Album cover for "Tape Deck Heart"

The overall effect feels like taking the same sentiment to different phases of life, different internal and external communities, bringing them together with an insistence on joy and risk. The trick happens elsewhere too, though. “Broken Piano” finds him at first accompanied by a spooky drone, but otherwise a capella, lapsing occasionally into a grief-stricken Chris Martin falsetto. As the chorus arrives for the first time, the piano begins to assert itself, and the ominous drone increases in volume and coarseness. When the chorus comes back, it’s suddenly backed by huge, echoing drums, and a thick band of harmonizing Turners, leading up to sweeping, emotional power chords and an powerful climax.

“Plain Sailing Weather,” too, starts with its chorus in its simplest form, sung by Turner over basic acoustic guitar. Then the verse that follows it builds intensity so that when the chorus comes back, the band kicks in behind it and everything feels like it was meant to happen. “Tell Tale Signs” does a similar kind of build, albeit far more subtly.

Here’s the real trick, though. Those shifts don’t just happen within a song — they happen across the terrain of the album, too. Turner has described Tape Deck Heart as a “break-up album”, and that’s certainly apparent in songs like “Broken Piano”, “Plain Sailing Weather”, and “Tell Tale Signs”. Probably the most heartbreaking of them all is “Anymore.” No stylistic head-fakes in this one — it’s just pure acoustic guitar and mournful folk delivery of lines like “Darling, I can’t look you in the eyes now / And tell you if I’m sure that I love you anymore.” Turner frames “the romance and the running down of disconnected hearts” in stark terms that will surely resonate with anyone who’s ever been witness to the slow suffocating death of a love affair. It doesn’t get any bleaker than a repeated “I don’t love you anymore.”

But that’s not all there is to Tape Deck Heart. Amid the wreckage, there are brilliantly shining glimmers of hope. There’s “Oh Brother”, which beautifully encapsulates a close friendship on top of a deeply satisfying rock and roll riff. “The Way I Tend To Be” portrays a different kind of closeness, one that disrupts the singer’s self-destructive patterns with prompts to growth like “love is about all the changes you make and not just three small words.”

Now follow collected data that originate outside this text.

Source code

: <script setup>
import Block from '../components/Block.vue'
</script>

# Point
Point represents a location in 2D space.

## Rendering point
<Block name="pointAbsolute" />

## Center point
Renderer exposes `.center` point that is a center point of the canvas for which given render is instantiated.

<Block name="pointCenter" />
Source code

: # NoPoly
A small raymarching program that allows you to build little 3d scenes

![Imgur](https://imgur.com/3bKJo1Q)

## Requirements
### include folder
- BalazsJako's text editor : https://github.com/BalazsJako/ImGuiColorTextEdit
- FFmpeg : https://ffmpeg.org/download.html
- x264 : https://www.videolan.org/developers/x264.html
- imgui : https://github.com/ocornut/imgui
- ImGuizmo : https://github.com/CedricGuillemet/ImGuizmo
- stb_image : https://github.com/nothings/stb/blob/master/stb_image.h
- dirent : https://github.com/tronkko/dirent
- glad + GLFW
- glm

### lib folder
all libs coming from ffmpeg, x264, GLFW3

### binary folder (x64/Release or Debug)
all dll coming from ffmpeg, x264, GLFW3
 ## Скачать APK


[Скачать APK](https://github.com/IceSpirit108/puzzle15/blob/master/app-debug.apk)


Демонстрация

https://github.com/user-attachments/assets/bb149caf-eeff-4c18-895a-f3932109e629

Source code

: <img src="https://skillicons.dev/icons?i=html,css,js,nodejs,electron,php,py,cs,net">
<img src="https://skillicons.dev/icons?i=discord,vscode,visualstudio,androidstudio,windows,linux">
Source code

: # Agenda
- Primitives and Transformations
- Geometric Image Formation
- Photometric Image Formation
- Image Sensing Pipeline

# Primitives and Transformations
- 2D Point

Best of all is the album’s opening track, “Recovery”. The song is unflinching in its depiction of a narrator “swallowed by the pain”, but every time the chorus comes in, the exultation of it is just undeniable, blowing through heartache even as it declares “It’s a long way up to recovery from here.” Turner’s band and his jubilant vocal recall the best moments of The Waterboys’ Big Music, with a similarly redemptive quality. At the other end of the album, the uplift that happens at the end of “Broken Piano” is similar to the breakthrough that happens in Coldplay’s “Amsterdam.” In each case, the pain gets surrounded by music so powerful that it lifts the singer into the skies, putting his earthbound heartache into a grander perspective. That’s how healing happens, and we’re lucky that Frank Turner has shared some of his with us.